What we are interested in is the likelihood ratio p(e|is-real)/p(e|is-not-real), where e is all external and internal evidence we have about the DN script.
e is equivalent to the conjunction of each of the 13 individual pieces of evidence, which I’ll refer to as e1 through e13:
e = e1 & e2 & … & e13
So the likelihood ratio we’re after can be written like this:
p(e|is-real)/p(e|is-not-real) = p(e1&e2&...&e13|is-real)/p(e1&e2&...&e13|is-not-real)
I abbreviate p(b|is-real)/p(b|is-not-real) as LR(b), and p(b|is-real&c)/p(b|is-not-real&c) as LR(b|c).
Now, it follows from probability theory that the above is equivalent to
LR(e) = LR(e1) LR(e2|e1) LR(e3|e1&e2) LR(e4|e1&e2&e3) … * LR(e13|e1&e2&...&e12)
(The ordering is arbitrary.)
Now comes the point where the assumption of conditional independence simplifies things greatly. The assumption is that the “impact” of each evidence (i.e. the likelihood ratio associated with it) does not vary based on what other evidence we already have. That is, for any evidence ei its likelihood ratio is the same no matter what other evidence you add to the right-hand side:
LR(ei|c) = LR(ei) for any conjunction c of other pieces of evidence
Assuming conditional independence simplifies the expression for LR(e) greatly:
LR(e) = LR(e1) LR(e2) LR(e3) … LR(e13)
On the other hand, the conditional independence assumption is likely to have a substantial impact on what value LR(e) takes.

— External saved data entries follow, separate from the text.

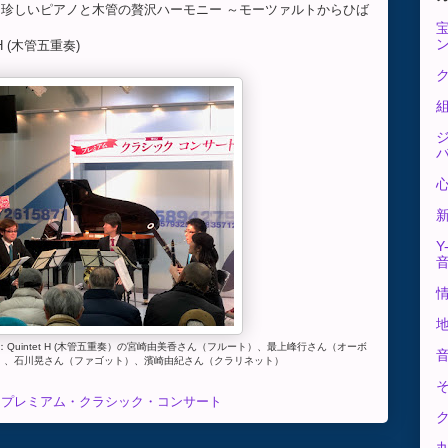
 珍しいピアノと木管の贅沢ハーモニー ～モーツァルトからひば
H (木管五重奏)
ク
Y
Quintet H (木管五重奏）の宮崎由美香さん（フルート）、最上峰行さん（オーボ
）、石川晃さん（ファゴット）、濱崎由紀さん（クラリネット）
じプレミアム・クラシック・コンサート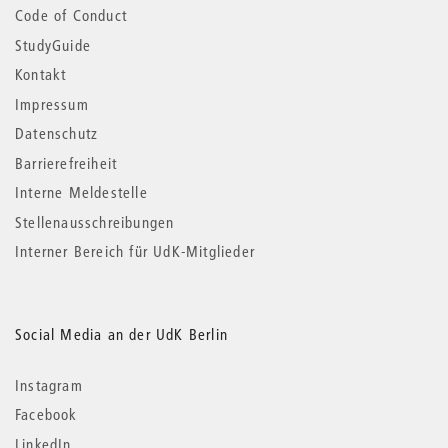
Code of Conduct
StudyGuide
Kontakt
Impressum
Datenschutz
Barrierefreiheit
Interne Meldestelle
Stellenausschreibungen
Interner Bereich für UdK-Mitglieder
Social Media an der UdK Berlin
Instagram
Facebook
LinkedIn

This is because most pieces of evidence are expected to correlate positively with one another instead of being independent. For example, if you know that the script is a 20,000 word long Hollywood plot and that the stylometric analysis seems to check out, then if you are dealing with a fake script (is-not-real) it is an extremely elaborate fake, and (e.g.) the PDF metadata are almost certain to “check out” and so provide much weaker evidence for is-real than the calculation assuming conditional independence suggests. On the other hand, the evidence of legal takedowns seems unaffected by this concern, as even a competent faker would hardly be expected to create the evidence of takedowns.
[The suggested back-of-the-envelope calculation could go along the lines of the last paragraph, or as I said in the grandparent you might get rid of most of the problematic correlations by considering 2-3 hypotheses about the faker’s level of skill and motivation (via a likelihood vector instead of ratio). My own guess is that stylometrics pretty much screens off all other internal evidence as well as dating and (most of) credit, but leaves takedown unaffected.]
Note to self: consider testing the obvious conspiracy theory here.
Thanks for the writeup. I’ll add that as a footnote.